Spuk und Schatz beim Bankenbrunnen.
Ein armes Mädchen aus Wittenthal, welches in der Umgegend Brod zusammengebettelt hatte, ging damit nachts seiner Heimath zu. Bei dem Bankenbrunnen, der unweit des Dorfes auf dem Felde hervorquillt, sah es ein Männlein mit einem Halbmaltersack zwischen den beiden Stämmen eines Zwieselbaums stehen. Dasselbe winkte ihr mehrmals, hinzukommen, indem es den Sack aufhob; allein sie hatte dazu nicht den Muth und lief zuletzt vor Angst davon. Da fuhr das Männlein, ganz feurig, am Baum hinauf, und der Sack, der voll Geld war, versank klingend in den Boden.
Mehrere Leute aus Steurenthal sahen, spät in der Nacht, bei dem Brunnen eine unzählbare Menge Lichter. "Was ist denn das?" rief einer der Männer, der betrunken war, und im Augenblick fuhren die Lichter alle zusammen und bildeten eine riesenhafte Flamme. Zugleich entstand ein Gebrause, und es klang wie versinkendes Geld, worüber die Leute erschrocken davoneilten.
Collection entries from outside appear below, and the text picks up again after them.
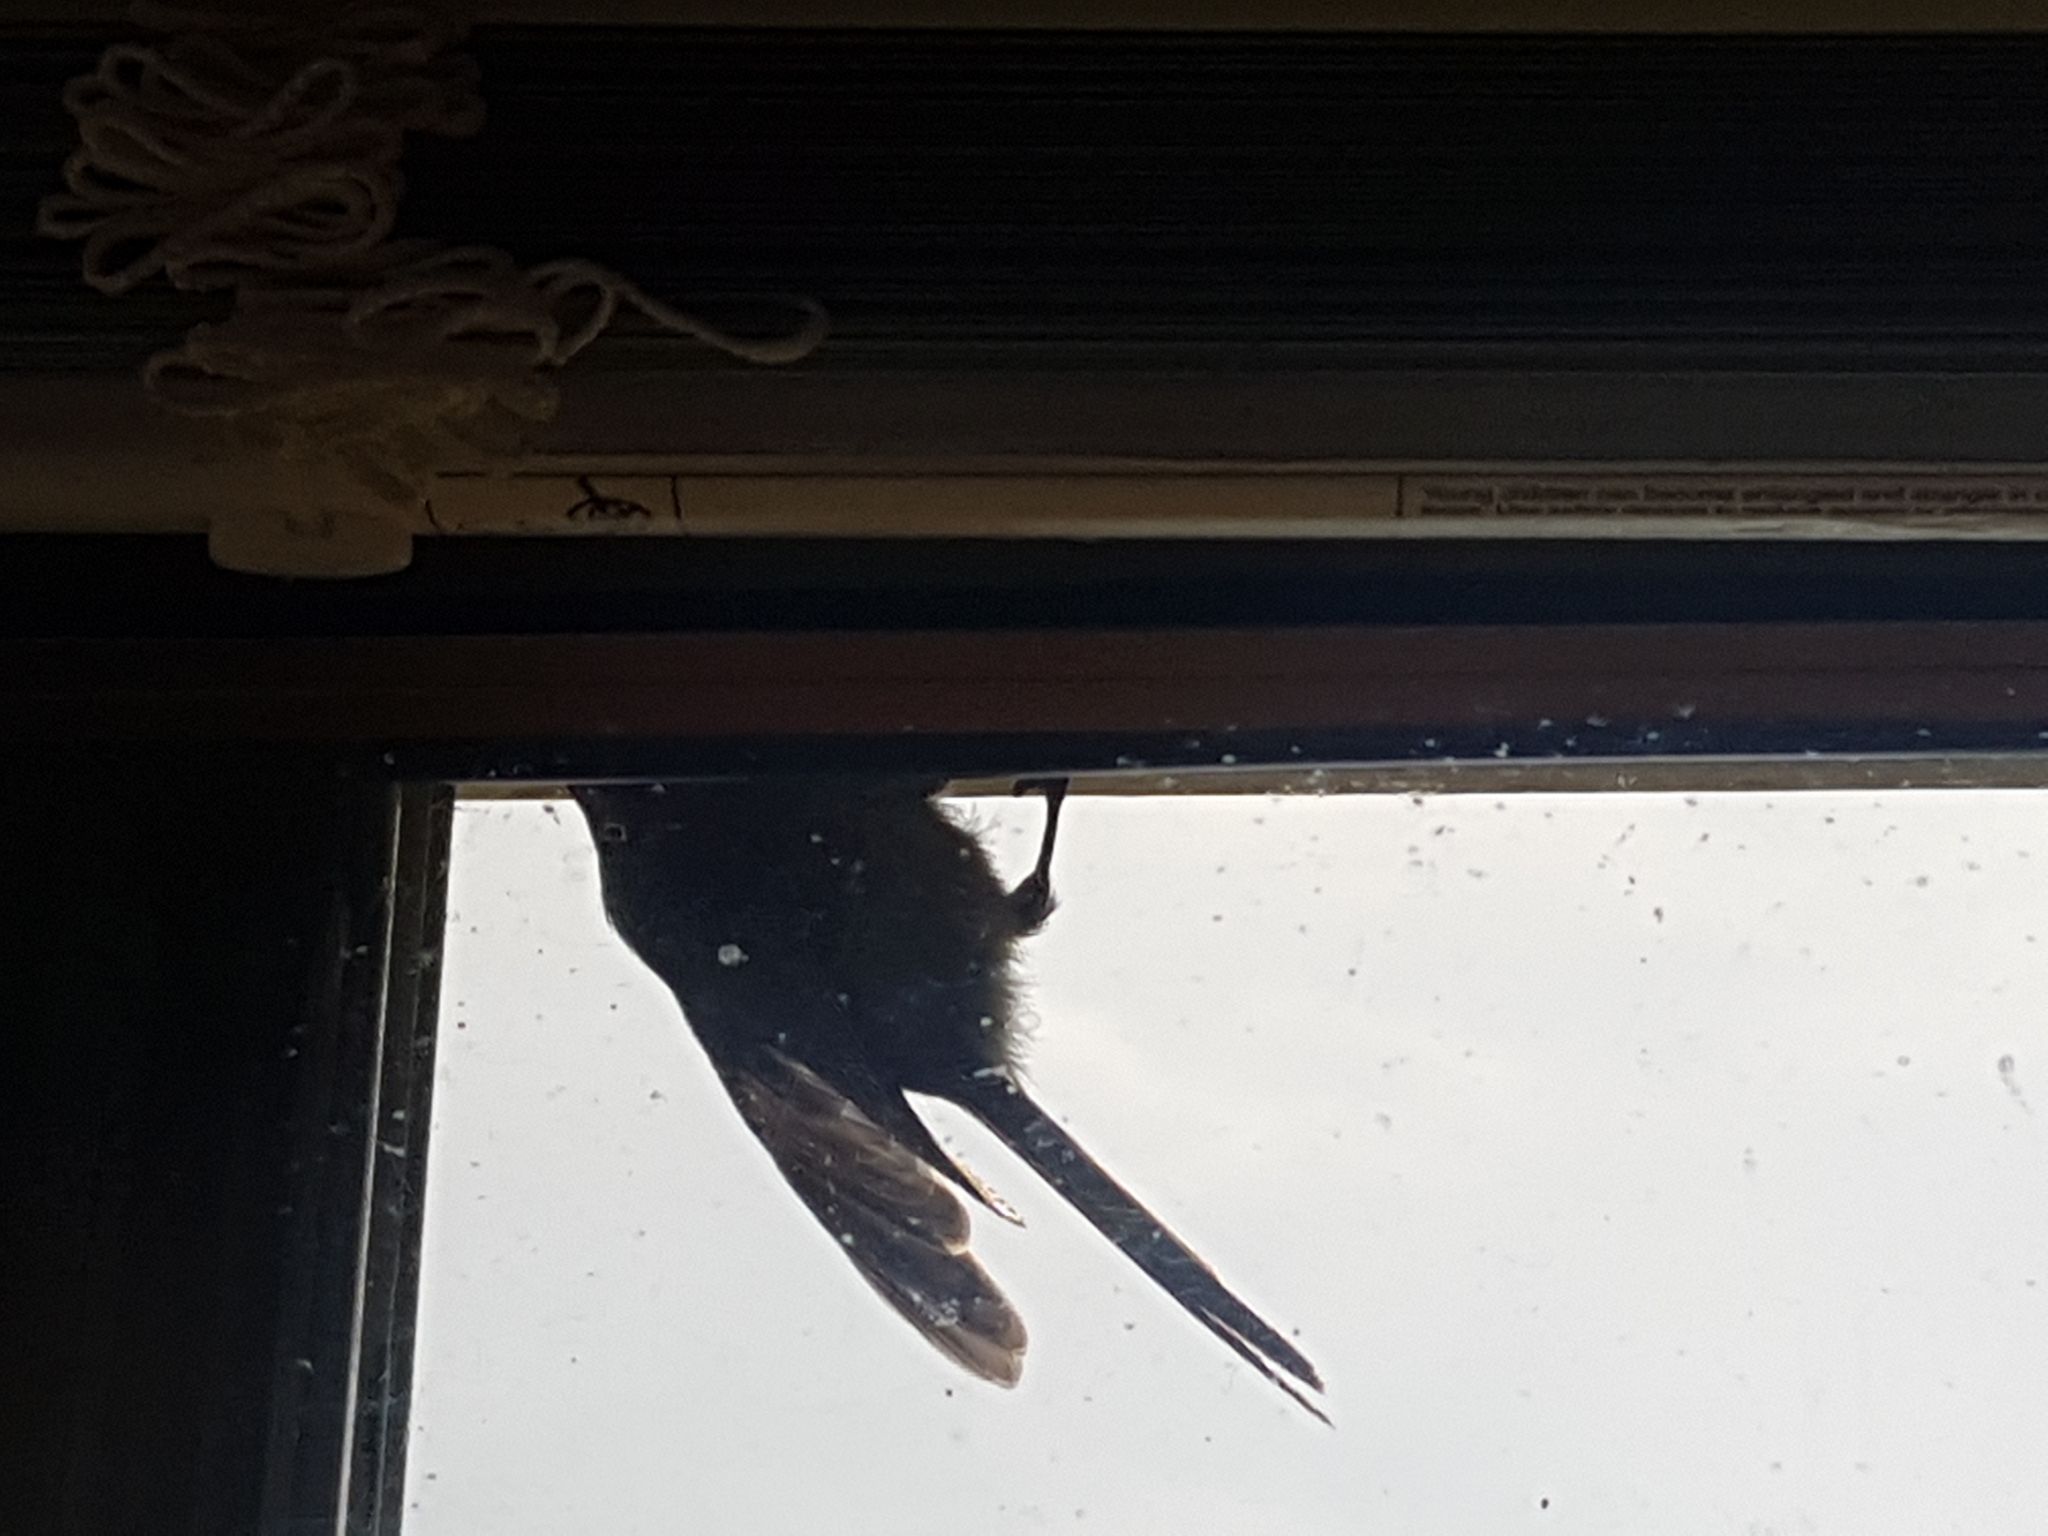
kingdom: Animalia
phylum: Chordata
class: Aves
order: Passeriformes
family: Aegithalidae
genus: Psaltriparus
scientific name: Psaltriparus minimus
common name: American bushtit
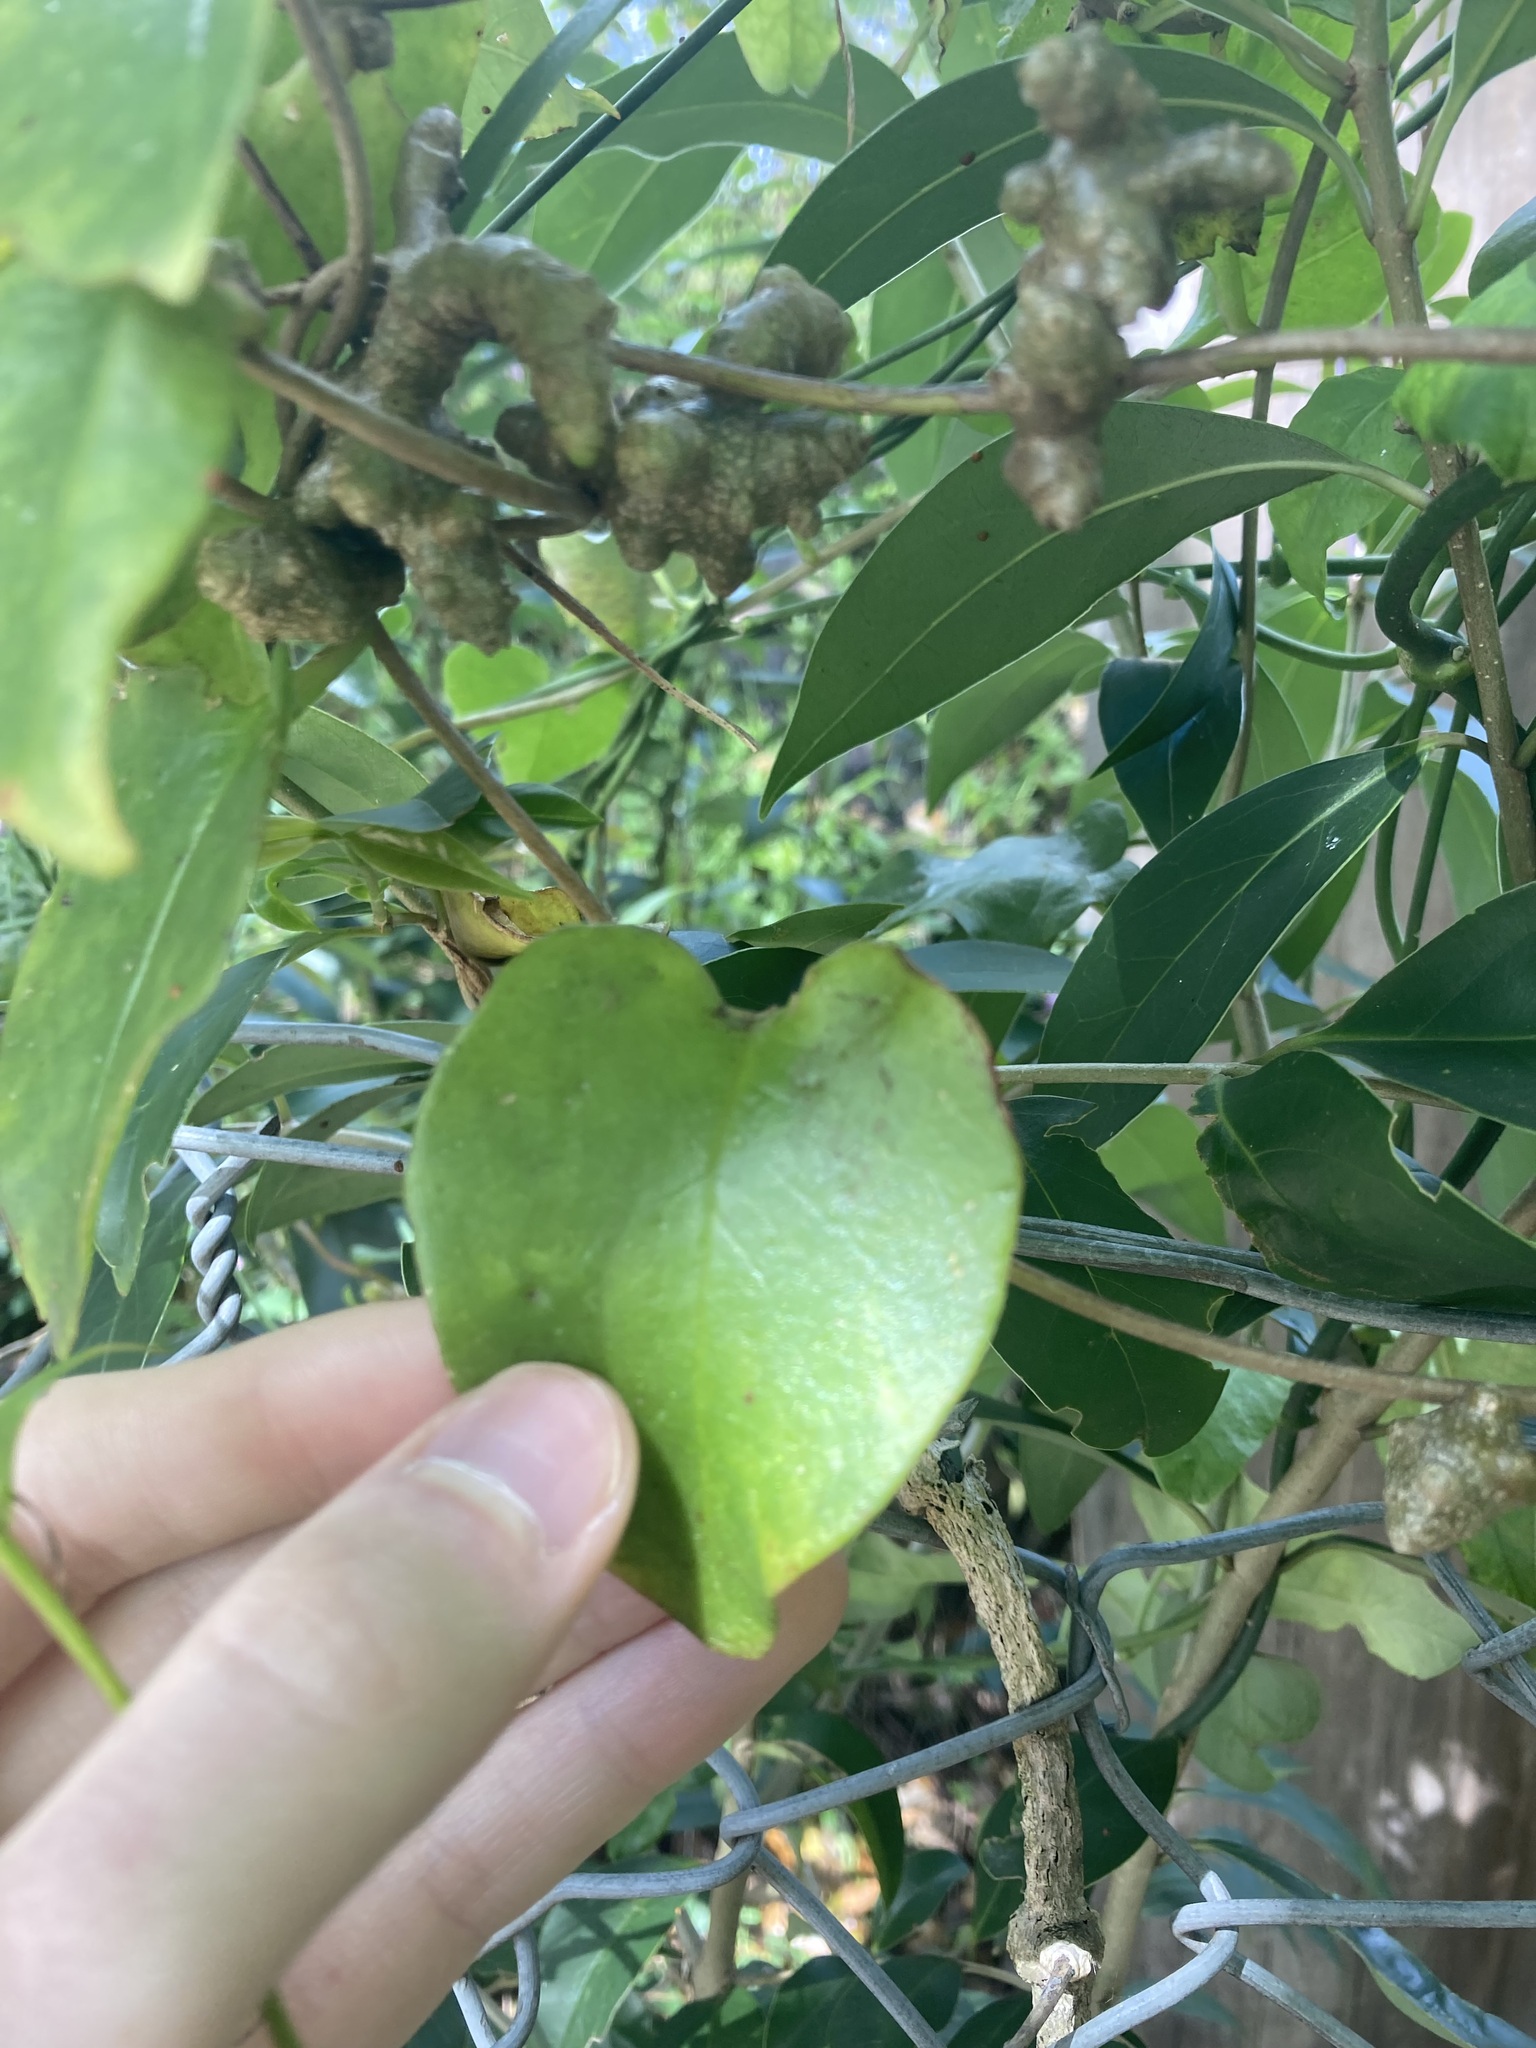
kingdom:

In der Nähe des Brunnens ist ein Grasplatz, um den vier uralte Eichen
stehen. Daselbst scharrte eines Tags ein Schaf von der Heerde des Bankenhofs
etwas Blinkendes aus der Erde. Einer der Hirtenbuben ging hin und sah,
daß es mehrere alte Silbermünzen, so groß wie Kronenthaler,
waren. Sogleich rief er seinem Genossen, welcher eben die Heerde zusammentrieb,
zu dem Funde herzukommen; aber derselbe hielt es für Scherz und kam
nicht, worauf der Bube allein im Boden suchte und so viel solche Münzen
fand, daß er seinen ganzen Hut damit füllte. Voll Freude lief
er zu den Leuten, die auf dem Felde des Bankenhofs arbeiteten, und zeigte
ihnen das Geld, wovon jedes sich etwas zueignete. Als er dann wieder auf
den Grasplatz eilte und weiter suchte, fand er nur noch einige kleine
Münzen, welche voll Grünspan waren. Um denselben wegzuschaffen,
ging er zum Brunnen und fing an, die Münzen zu waschen; da sah er
auf einmal einen langen Mann neben sich stehen, der wie ein Jäger
gekleidet war, Schuhe mit Schnallen und, auf der Brust, ein glänzendes
Schild von Kupfer trug. Derselbe sagte zu ihm mit drohender Geberde: "Hättest
du dich heute Morgen nicht gesegnet, so solltest du jetzt sehen, was ich
mit dir anfinge!" Hierdurch heftig erschreckt, rannte der Junge davon,
und als er wieder zu den Arbeitern kam, erzählte er ihnen das Geschehene.
Seine Schwester ging nun so weit mit ihm zurück, daß sie den
Brunnen sehen konnten; allein sie gewahrte den Jäger nicht, welchen
ihr Bruder noch dort stehen sah. Kurz darauf fiel dieser in eine mehrwochige
Krankheit, worin er häufig jammerte, daß der Jäger bei
ihm stehe. Nachdem er wieder genesen, mußten die Leute, auf Befehl
des Pfarrers, ihm alles zurückgeben, was sie ihm von seinem Fund
genommen hatten. Hierdurch erhielt er so viel Vermögen, daß
er seinen Dienst aufgeben konnte. Auf dem Grasplatz ist seitdem öfters
nach Geld gegraben, aber stets nur werthloser Erzstaub gefunden worden.
Quelle: Bernhard Baader, Volkssagen aus dem Lande
Baden und den angrenzenden Gegenden. Karlsruhe 1851, Nr. 50.